Susan W. - Nov 05, 2007 9:04:58 am PST #2649 of 10002
Good Trouble and Righteous Fights

Whenever we go to Tulsa or Birmingham to see the families, I have to make the mental adjustment that people are going to like, talk to me. (And also accept the fact that I will cause DH endless amusement with the way my accent shifts from one sentence to the next depending on whether I'm talking to him or to someone local. I don't do it on purpose.)

My fellow Southerners (and anyone interested in such things) might enjoy Jim Webb's book Born Fighting: How the Scots-Irish Shaped America. Webb romanticizes his/our past a bit, but it's still a fascinating and informative read, and for me a mirror in which I recognized myself and my family. I reviewed it here: [link]


askye - Nov 05, 2007 9:06:45 am PST #2650 of 10002
Thrive to spite them

If I had to label myself by region I think I'd say I'm Floridan or North Floridan rather than being Southern. Dad's family is definitly Southern, Mom's from Oklahoma. And around here, with the universities and state government there's such a mix of people from various parts of the state and country. But if you go a few towns over, then yes, you are definitely in the South and can feel it. Of course a quick trip north will take you to Georgia.


brenda m - Nov 05, 2007 9:09:41 am PST #2651 of 10002
If you're going through hell/keep on going/don't slow down/keep your fear from showing/you might be gone/'fore the devil even knows you're there

Visitors to Atlanta often say, "Everyone was so friendly. They all smiled at me."

And finish it with "...and it bugged the crap out of me." Or maybe that was just me, for about the first year I lived there. Eventually I grew to really like it there, but it took a real shift in mindset.


Emily - Nov 05, 2007 9:10:35 am PST #2652 of 10002
"In the equation E = mc⬧, c⬧ is a pretty big honking number." - Scola

They talk more down here. Which can be nice and friendly, and other days it can bug the crap out of me because it seems to demand I be in a friendly mood all the damn time.


Daisy Jane - Nov 05, 2007 9:18:23 am PST #2653 of 10002
"This bar smells like kerosene and stripper tears."

Heh. I can and will talk to pretty much anybody. Old truckers at the dive bar, little old ladies in the grocery, homeless people, you name it. I don't normally jump right in like Mr.
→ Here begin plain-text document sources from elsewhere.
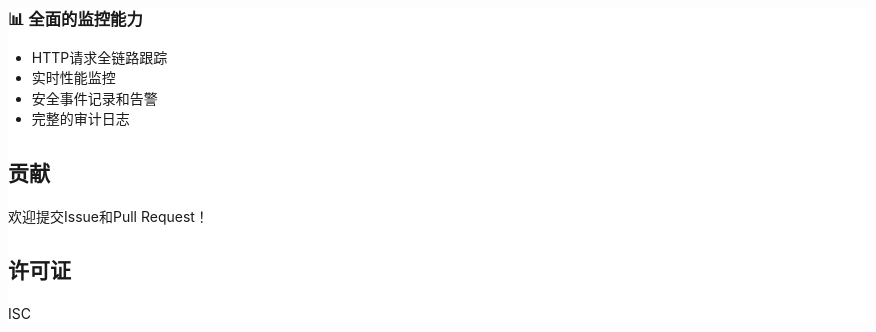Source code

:### 📊 全面的监控能力
- HTTP请求全链路跟踪
- 实时性能监控
- 安全事件记录和告警
- 完整的审计日志

## 贡献

欢迎提交Issue和Pull Request！

## 许可证

ISC
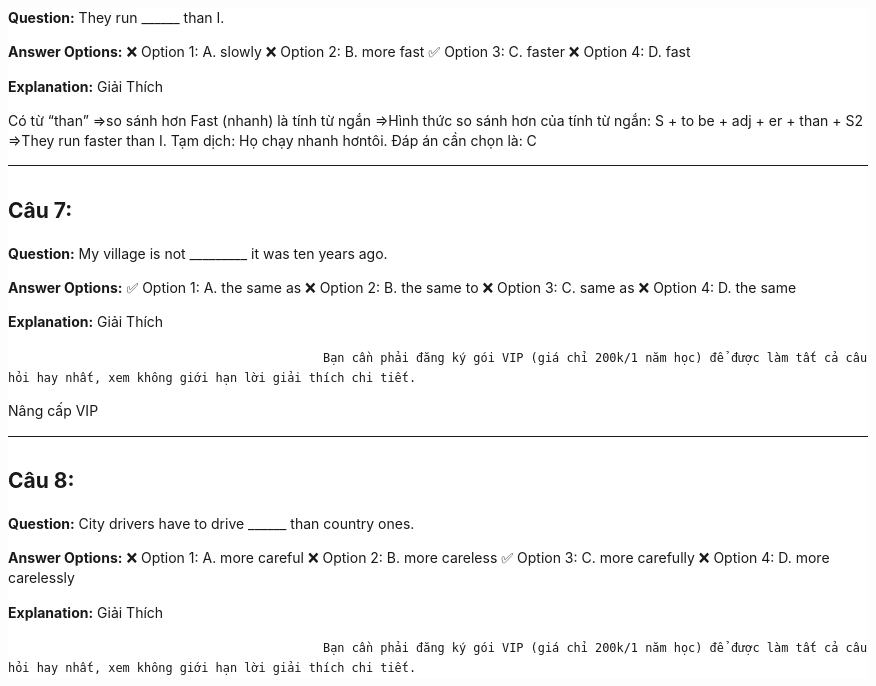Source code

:**Question:** They run ______ than I.

**Answer Options:**
❌ Option 1: A. slowly
❌ Option 2: B. more fast
✅ Option 3: C. faster
❌ Option 4: D. fast

**Explanation:** Giải Thích


Có từ “than” =>so sánh hơn
Fast (nhanh) là tính từ ngắn =>Hình thức so sánh hơn của tính từ ngắn: S + to be + adj + er + than + S2
=>They run faster than I.
Tạm dịch: Họ chạy nhanh hơntôi.
Đáp án cần chọn là: C

---

## Câu 7:

**Question:** My village is not _________ it was ten years ago.

**Answer Options:**
✅ Option 1: A. the same as
❌ Option 2: B. the same to
❌ Option 3: C. same as
❌ Option 4: D. the same

**Explanation:** Giải Thích




                                                Bạn cần phải đăng ký gói VIP (giá chỉ 200k/1 năm học) để được làm tất cả câu hỏi hay nhất, xem không giới hạn lời giải thích chi tiết.
                                            

Nâng cấp VIP

---

## Câu 8:

**Question:** City drivers have to drive ______ than country ones.

**Answer Options:**
❌ Option 1: A. more careful
❌ Option 2: B. more careless
✅ Option 3: C. more carefully
❌ Option 4: D. more carelessly

**Explanation:** Giải Thích




                                                Bạn cần phải đăng ký gói VIP (giá chỉ 200k/1 năm học) để được làm tất cả câu hỏi hay nhất, xem không giới hạn lời giải thích chi tiết.
                                            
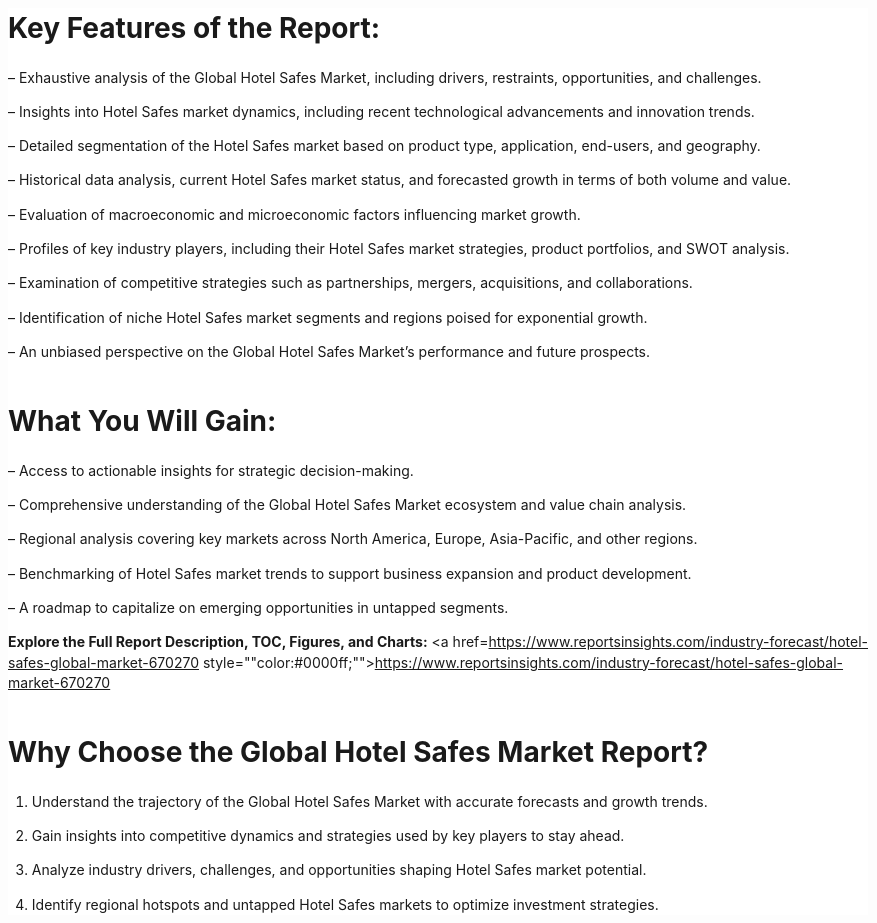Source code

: # <strong>Key Features of the Report:</strong>

– Exhaustive analysis of the Global Hotel Safes Market, including drivers, restraints, opportunities, and challenges.

– Insights into Hotel Safes market dynamics, including recent technological advancements and innovation trends.

– Detailed segmentation of the Hotel Safes market based on product type, application, end-users, and geography.

– Historical data analysis, current Hotel Safes market status, and forecasted growth in terms of both volume and value.

– Evaluation of macroeconomic and microeconomic factors influencing market growth.

– Profiles of key industry players, including their Hotel Safes market strategies, product portfolios, and SWOT analysis.

– Examination of competitive strategies such as partnerships, mergers, acquisitions, and collaborations.

– Identification of niche Hotel Safes market segments and regions poised for exponential growth.

– An unbiased perspective on the Global Hotel Safes Market’s performance and future prospects.

# <strong>What You Will Gain:</strong>

– Access to actionable insights for strategic decision-making.

– Comprehensive understanding of the Global Hotel Safes Market ecosystem and value chain analysis.

– Regional analysis covering key markets across North America, Europe, Asia-Pacific, and other regions.

– Benchmarking of Hotel Safes market trends to support business expansion and product development.

– A roadmap to capitalize on emerging opportunities in untapped segments.

<strong>Explore the Full Report Description, TOC, Figures, and Charts:</strong>
<a href=https://www.reportsinsights.com/industry-forecast/hotel-safes-global-market-670270 style=""color:#0000ff;"">https://www.reportsinsights.com/industry-forecast/hotel-safes-global-market-670270</a>

# <strong>Why Choose the Global Hotel Safes Market Report?</strong>

1. Understand the trajectory of the Global Hotel Safes Market with accurate forecasts and growth trends.

2. Gain insights into competitive dynamics and strategies used by key players to stay ahead.

3. Analyze industry drivers, challenges, and opportunities shaping Hotel Safes market potential.

4. Identify regional hotspots and untapped Hotel Safes markets to optimize investment strategies.
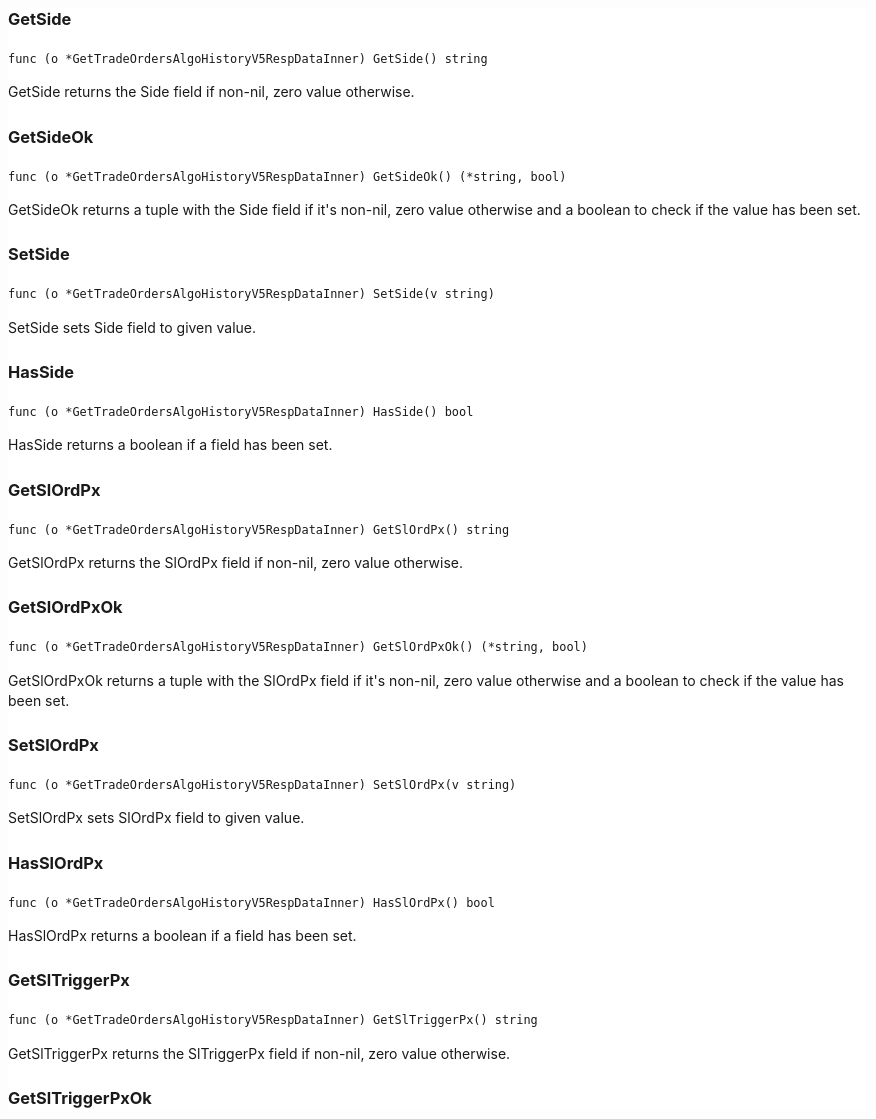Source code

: ### GetSide

`func (o *GetTradeOrdersAlgoHistoryV5RespDataInner) GetSide() string`

GetSide returns the Side field if non-nil, zero value otherwise.

### GetSideOk

`func (o *GetTradeOrdersAlgoHistoryV5RespDataInner) GetSideOk() (*string, bool)`

GetSideOk returns a tuple with the Side field if it's non-nil, zero value otherwise
and a boolean to check if the value has been set.

### SetSide

`func (o *GetTradeOrdersAlgoHistoryV5RespDataInner) SetSide(v string)`

SetSide sets Side field to given value.

### HasSide

`func (o *GetTradeOrdersAlgoHistoryV5RespDataInner) HasSide() bool`

HasSide returns a boolean if a field has been set.

### GetSlOrdPx

`func (o *GetTradeOrdersAlgoHistoryV5RespDataInner) GetSlOrdPx() string`

GetSlOrdPx returns the SlOrdPx field if non-nil, zero value otherwise.

### GetSlOrdPxOk

`func (o *GetTradeOrdersAlgoHistoryV5RespDataInner) GetSlOrdPxOk() (*string, bool)`

GetSlOrdPxOk returns a tuple with the SlOrdPx field if it's non-nil, zero value otherwise
and a boolean to check if the value has been set.

### SetSlOrdPx

`func (o *GetTradeOrdersAlgoHistoryV5RespDataInner) SetSlOrdPx(v string)`

SetSlOrdPx sets SlOrdPx field to given value.

### HasSlOrdPx

`func (o *GetTradeOrdersAlgoHistoryV5RespDataInner) HasSlOrdPx() bool`

HasSlOrdPx returns a boolean if a field has been set.

### GetSlTriggerPx

`func (o *GetTradeOrdersAlgoHistoryV5RespDataInner) GetSlTriggerPx() string`

GetSlTriggerPx returns the SlTriggerPx field if non-nil, zero value otherwise.

### GetSlTriggerPxOk
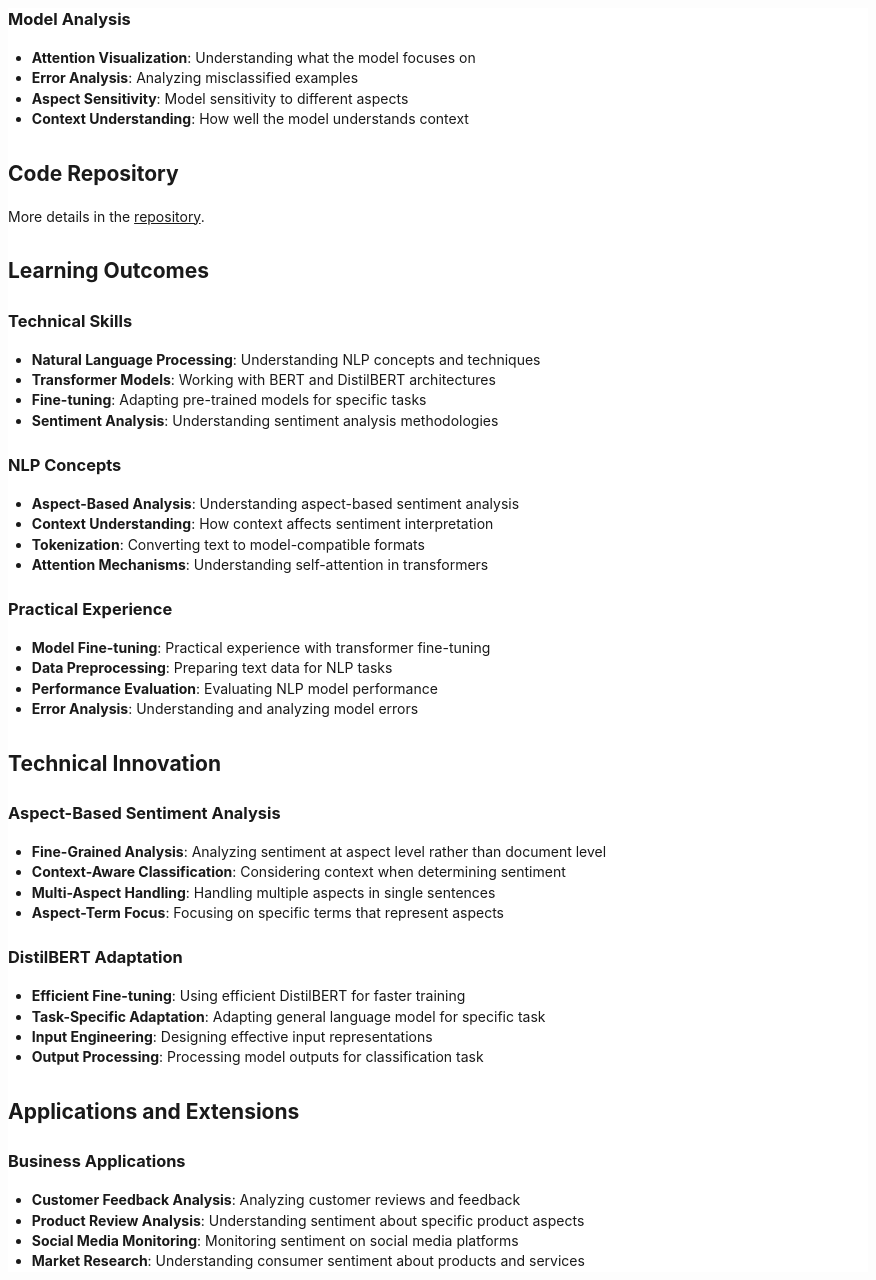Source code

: ### Model Analysis
- **Attention Visualization**: Understanding what the model focuses on
- **Error Analysis**: Analyzing misclassified examples
- **Aspect Sensitivity**: Model sensitivity to different aspects
- **Context Understanding**: How well the model understands context

## Code Repository

More details in the [repository](https://github.com/antoine311200/nlp-aspect-term-polarity).

## Learning Outcomes

### Technical Skills
- **Natural Language Processing**: Understanding NLP concepts and techniques
- **Transformer Models**: Working with BERT and DistilBERT architectures
- **Fine-tuning**: Adapting pre-trained models for specific tasks
- **Sentiment Analysis**: Understanding sentiment analysis methodologies

### NLP Concepts
- **Aspect-Based Analysis**: Understanding aspect-based sentiment analysis
- **Context Understanding**: How context affects sentiment interpretation
- **Tokenization**: Converting text to model-compatible formats
- **Attention Mechanisms**: Understanding self-attention in transformers

### Practical Experience
- **Model Fine-tuning**: Practical experience with transformer fine-tuning
- **Data Preprocessing**: Preparing text data for NLP tasks
- **Performance Evaluation**: Evaluating NLP model performance
- **Error Analysis**: Understanding and analyzing model errors

## Technical Innovation

### Aspect-Based Sentiment Analysis
- **Fine-Grained Analysis**: Analyzing sentiment at aspect level rather than document level
- **Context-Aware Classification**: Considering context when determining sentiment
- **Multi-Aspect Handling**: Handling multiple aspects in single sentences
- **Aspect-Term Focus**: Focusing on specific terms that represent aspects

### DistilBERT Adaptation
- **Efficient Fine-tuning**: Using efficient DistilBERT for faster training
- **Task-Specific Adaptation**: Adapting general language model for specific task
- **Input Engineering**: Designing effective input representations
- **Output Processing**: Processing model outputs for classification task

## Applications and Extensions

### Business Applications
- **Customer Feedback Analysis**: Analyzing customer reviews and feedback
- **Product Review Analysis**: Understanding sentiment about specific product aspects
- **Social Media Monitoring**: Monitoring sentiment on social media platforms
- **Market Research**: Understanding consumer sentiment about products and services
Jane, but once I hear something I can speak to or someone speaks to me, it's on.

I would drive most of you insane.


Connie Neil - Nov 05, 2007 9:25:05 am PST #2654 of 10002
brillig

I *hate* when people I don't know try to talk to me. It's like they can't stand the idea of silence or something. Why is it friendly and courteous to intrude on a stranger's privacy?

Signed, Surly Northeasterner, what are you looking at?